REED: In the preface of the book, you expand on an essay that you first published in 2009 in Boulevard. I really loved the paragraphs of this essay where you discuss the critical tension between visual art and ekphrasis, which adapts visual art in words—as you put it, “the premise that ekphrasists seek to upstage visual art with verbal interpretation.” If not a combative one, what do you see as the relationship between the two disciplines?

 

BAUGHER: What I know to be true is that engaging with the visual arts can be a portal to your own creativity. Yet, the volumes of scholarly work on the criticism of responding to visual representation is disheartening, especially when I myself have seen two decades of students finding their creative voices byway of art-engagement. As this book’s midwife, I hope to shift the discussion from “why do it” to “why not do it.” I wish to set the movement on fire, to extinguish the critics’ voices who rail against creative writers who find fodder in the visual arts. In so far as the relationship between the two disciplines is concerned, an artist before a blank canvas and a writer before a blank page are no different. Artists of all types are curious about the world and are open to creative possibilities. In this book I demystify the visual artists’ work so that the creative writer can align with artists, as opposed to feeling stifled by the critics’ adversarial construct.

  

REED: I’ve recently started to consider food writing an example of nontraditional ekphrastic writing—it doesn’t translate a visual artwork, but it does conjure a sensory experience through evocative language. Do you touch on any ekphrastic inspirations or applications in your work that might surprise the reader?

 

BAUGHER: It wasn’t until I met Judith Kitchen at a writers’ conference in 2012 where she presented her memoir, Half in Shade that I realized that ekphrasis was a mode not simply for poetry. So, in conceiving my book, I knew it was important to tout ekphrasis across the genres—a notion that might surprise people who’ve only considered ekphrastic poetry. Hence, I present numerous excerpts of ekphrastic nonfiction and ekphrastic fiction.
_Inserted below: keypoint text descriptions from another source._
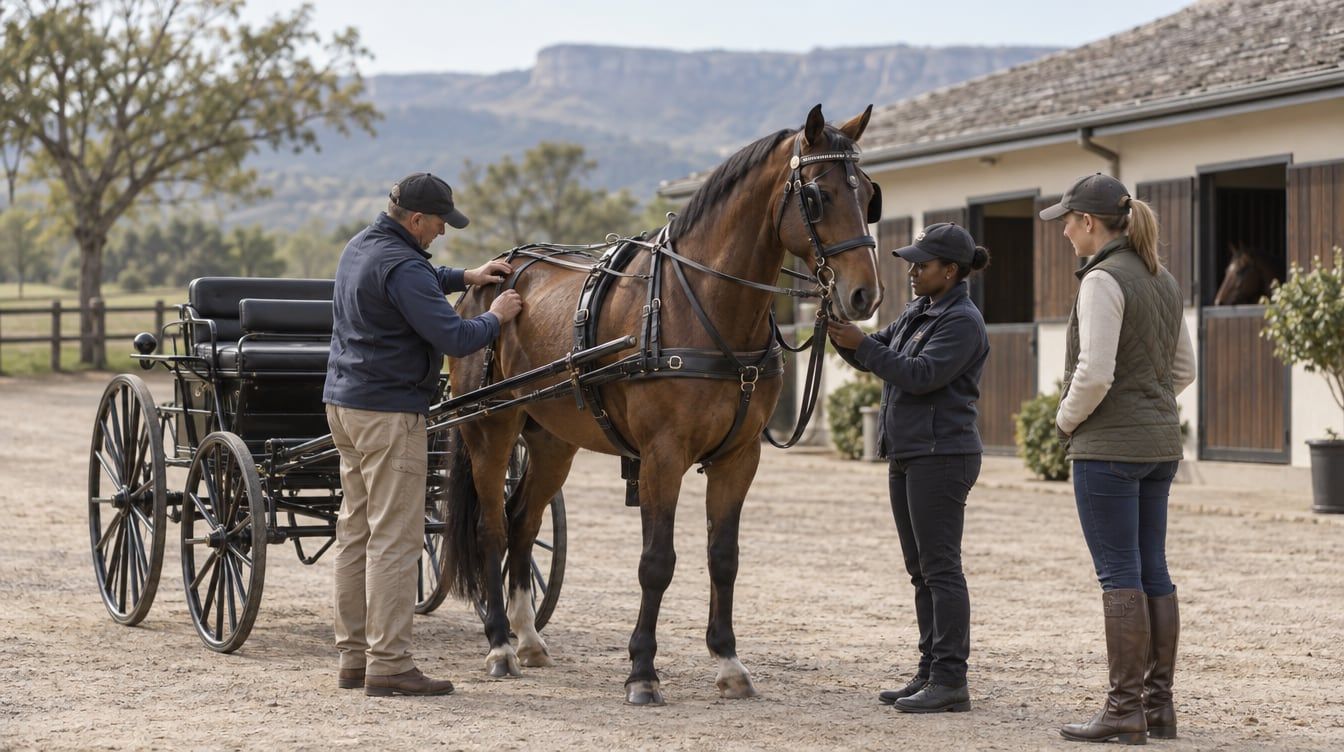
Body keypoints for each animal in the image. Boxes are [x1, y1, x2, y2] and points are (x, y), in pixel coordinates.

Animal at [442, 104, 882, 705]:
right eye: (818, 195)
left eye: (869, 194)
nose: (864, 295)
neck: (698, 303)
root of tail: (484, 281)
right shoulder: (662, 455)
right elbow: (657, 562)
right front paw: (642, 672)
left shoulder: (740, 457)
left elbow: (724, 558)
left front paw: (728, 662)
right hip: (490, 428)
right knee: (491, 528)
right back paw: (499, 645)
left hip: (552, 442)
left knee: (522, 524)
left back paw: (527, 638)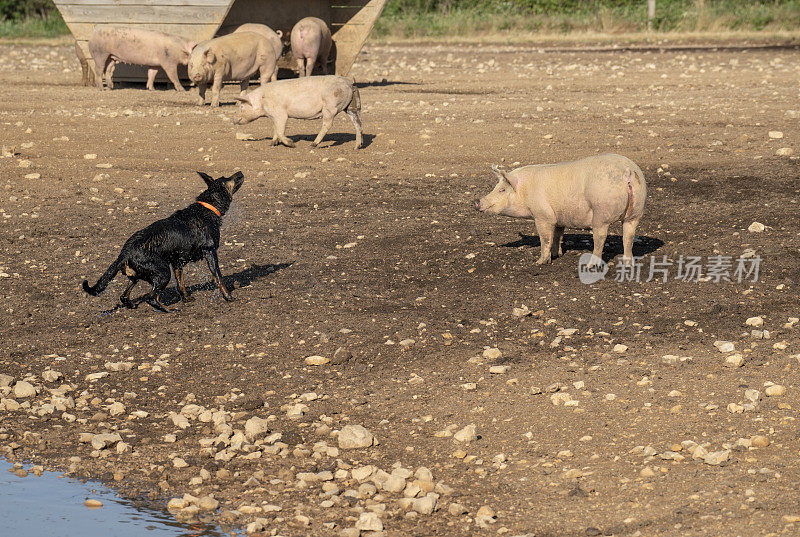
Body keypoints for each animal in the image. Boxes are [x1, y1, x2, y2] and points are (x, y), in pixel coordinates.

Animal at [81, 170, 245, 312]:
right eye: (227, 179)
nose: (240, 172)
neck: (208, 208)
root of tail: (125, 253)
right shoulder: (210, 251)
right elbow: (218, 277)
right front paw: (228, 296)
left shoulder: (177, 261)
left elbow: (181, 283)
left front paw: (186, 298)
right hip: (163, 272)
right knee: (151, 297)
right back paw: (168, 309)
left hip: (137, 275)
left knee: (124, 296)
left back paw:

Additionally, since I began my career in the sciences, it was important for me to offer instruction on how teachers might teach S.T.E.M., with the starting point of an image. For instance, beyond studying Alexander Calder’s mobiles in an engineering course, there are visual artists worldwide who explore and utilize science, technology, and mathematics in their artwork. Given this current age of image-inundation and the popularity of interdisciplinary studies, in my book I make a case for beginning with art to start the learning process of any subject.

  

REED: I see that in your book, you provide many examples of ekphrastic writing, including new works by thirty poets and prose writers. What can the reader expect from this collection of work debuting in The Ekphrastic Writer?

 

BAUGHER: My first notion for the presentation of ekphrastic writing was to reprint previously published work. I quickly realized that there were at least two issues with that approach: First, recycling the “greatest hits” meant giving more press to the elderly (white) men who’d mostly written to artwork by (white) men. Secondly, the cost involved with acquiring reprint permissions was astronomical. So, I took a teacherly approach. After I had settled on global art across the ages and in which women were fairly represented, and for which I could afford the rights for reproducing, I reached out to writers (some friends, some strangers). The key to writing ekphrastically is choice: It’s the freedom to choose the image that leads to successful ekphrasis. While some writers opted out because my art selection didn’t resonate for them aesthetically, there were thirty stellar writers who selected an image and wrote freely, for I had given them no constraints (aside from length). It’s no surprise, then, that their approach to art-engagement ran the gamut—from metaekphrasis (using artwork as influence but dispensing with description altogether), to formal verse; from a writer who was “haunted” by a landscape and wrote two different poems, to memories of grandparents and mothers; from flash fiction based on a single detail in a painting, to a persona poem; and from museum-experience ekphrasis, to addressing both the painter and model; etc. Each piece of ekphrastic writing curated for this book, is successful in that each gives the readers more than what’s there (in the companion artwork). All these approaches came about organically, and based on the unique approaches that each curated writing produced, I began to compose my chapters.